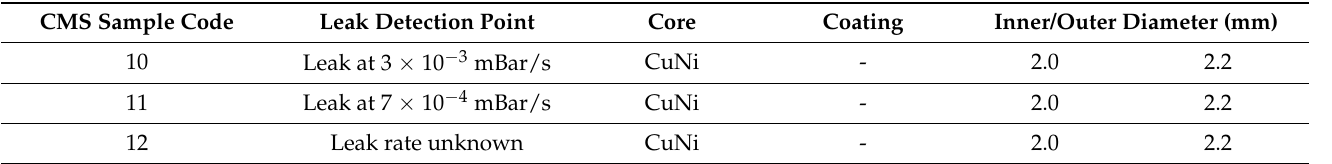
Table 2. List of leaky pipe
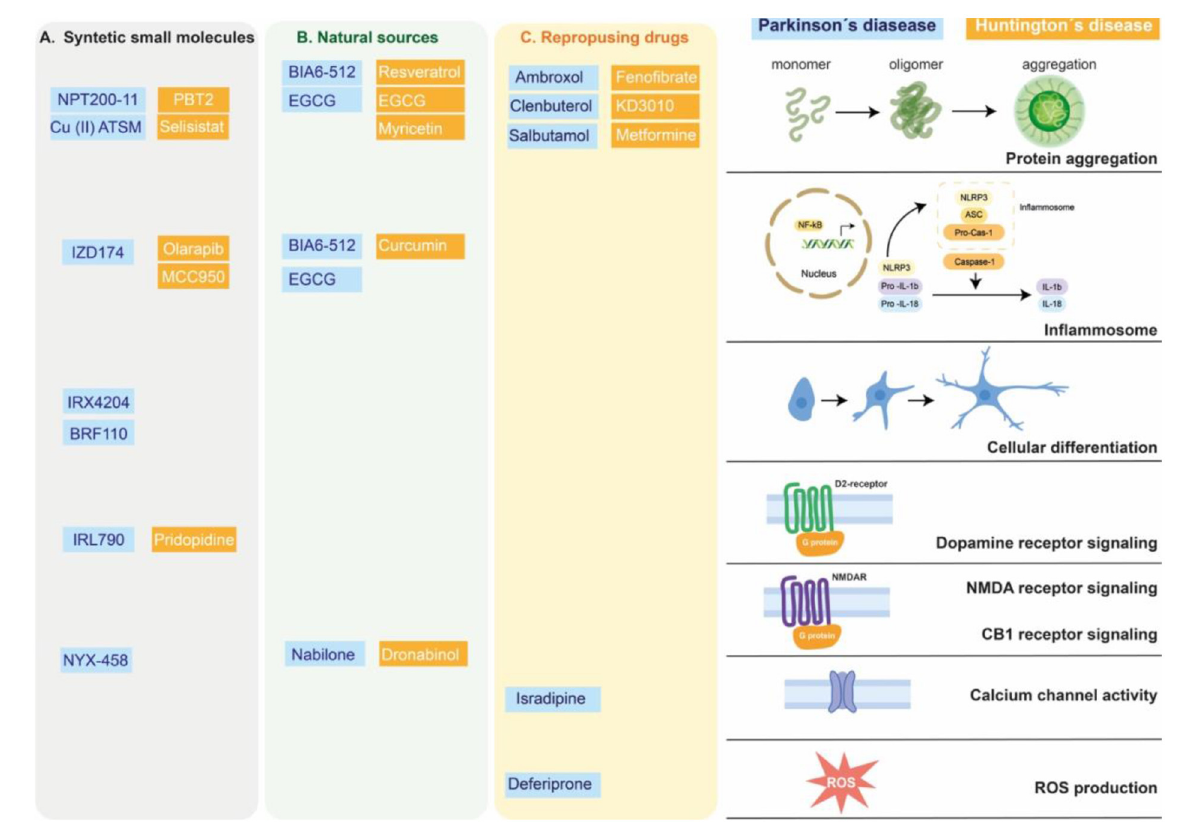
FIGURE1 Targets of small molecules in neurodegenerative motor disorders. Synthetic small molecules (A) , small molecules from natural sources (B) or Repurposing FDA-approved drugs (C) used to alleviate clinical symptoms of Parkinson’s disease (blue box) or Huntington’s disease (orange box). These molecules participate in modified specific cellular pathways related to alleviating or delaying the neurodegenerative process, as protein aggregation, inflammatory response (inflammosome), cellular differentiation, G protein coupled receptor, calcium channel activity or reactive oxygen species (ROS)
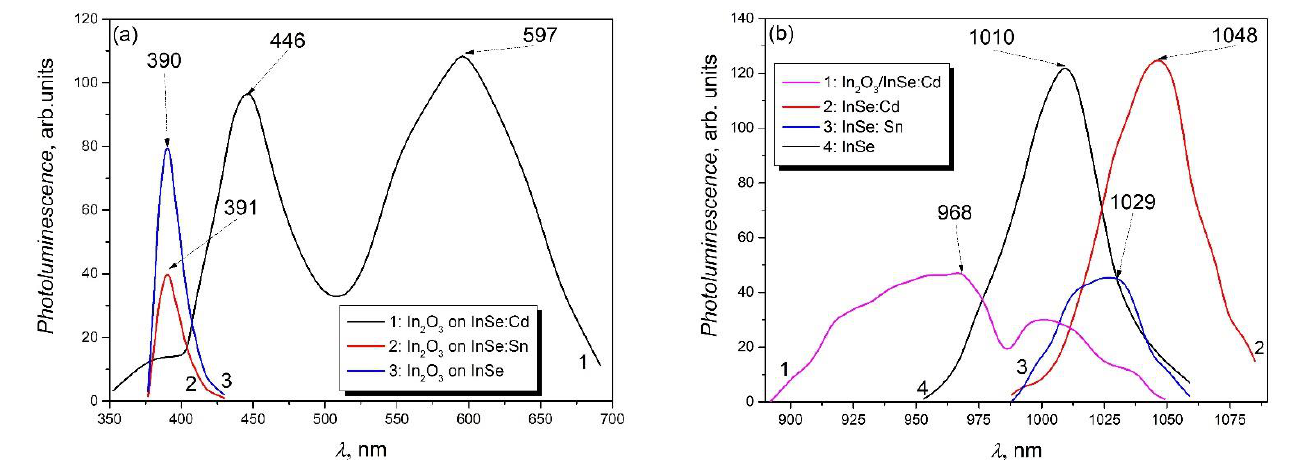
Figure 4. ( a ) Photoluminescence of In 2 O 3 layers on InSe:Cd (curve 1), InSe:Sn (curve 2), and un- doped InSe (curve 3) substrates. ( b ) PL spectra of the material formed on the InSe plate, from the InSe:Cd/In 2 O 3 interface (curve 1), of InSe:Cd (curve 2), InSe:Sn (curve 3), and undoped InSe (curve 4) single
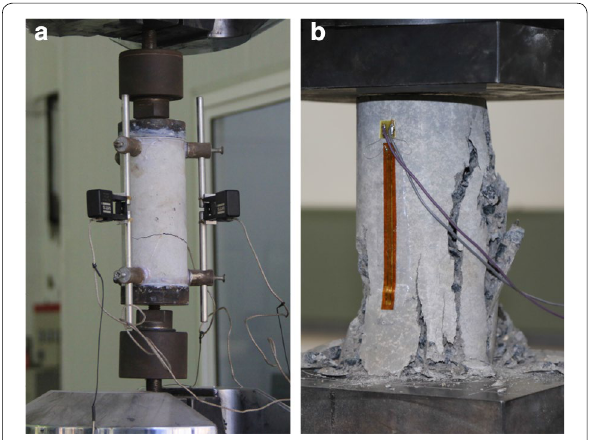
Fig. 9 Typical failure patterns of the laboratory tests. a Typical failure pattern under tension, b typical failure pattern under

==

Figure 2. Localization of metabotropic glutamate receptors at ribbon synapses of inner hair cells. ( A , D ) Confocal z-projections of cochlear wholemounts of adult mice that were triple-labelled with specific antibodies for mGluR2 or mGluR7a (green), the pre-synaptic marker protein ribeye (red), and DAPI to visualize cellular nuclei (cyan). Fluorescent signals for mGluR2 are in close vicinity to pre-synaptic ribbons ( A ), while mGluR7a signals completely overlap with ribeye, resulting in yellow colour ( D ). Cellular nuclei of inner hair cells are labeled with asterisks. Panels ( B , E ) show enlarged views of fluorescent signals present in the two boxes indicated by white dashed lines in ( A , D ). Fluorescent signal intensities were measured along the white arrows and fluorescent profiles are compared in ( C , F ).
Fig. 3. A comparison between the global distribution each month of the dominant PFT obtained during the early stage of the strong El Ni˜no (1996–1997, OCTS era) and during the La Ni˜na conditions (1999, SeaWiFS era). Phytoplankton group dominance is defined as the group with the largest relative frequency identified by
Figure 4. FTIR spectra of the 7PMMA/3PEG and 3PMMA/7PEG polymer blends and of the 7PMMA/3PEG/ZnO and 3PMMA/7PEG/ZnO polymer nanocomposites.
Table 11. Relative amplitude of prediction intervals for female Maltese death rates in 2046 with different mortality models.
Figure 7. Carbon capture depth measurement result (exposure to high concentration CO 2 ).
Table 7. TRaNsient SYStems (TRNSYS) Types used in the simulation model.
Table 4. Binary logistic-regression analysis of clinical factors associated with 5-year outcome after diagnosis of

Prompt - Work out how many lines contain the word "protein" in the records, and answer with the number only.

Answer to this exercise - 2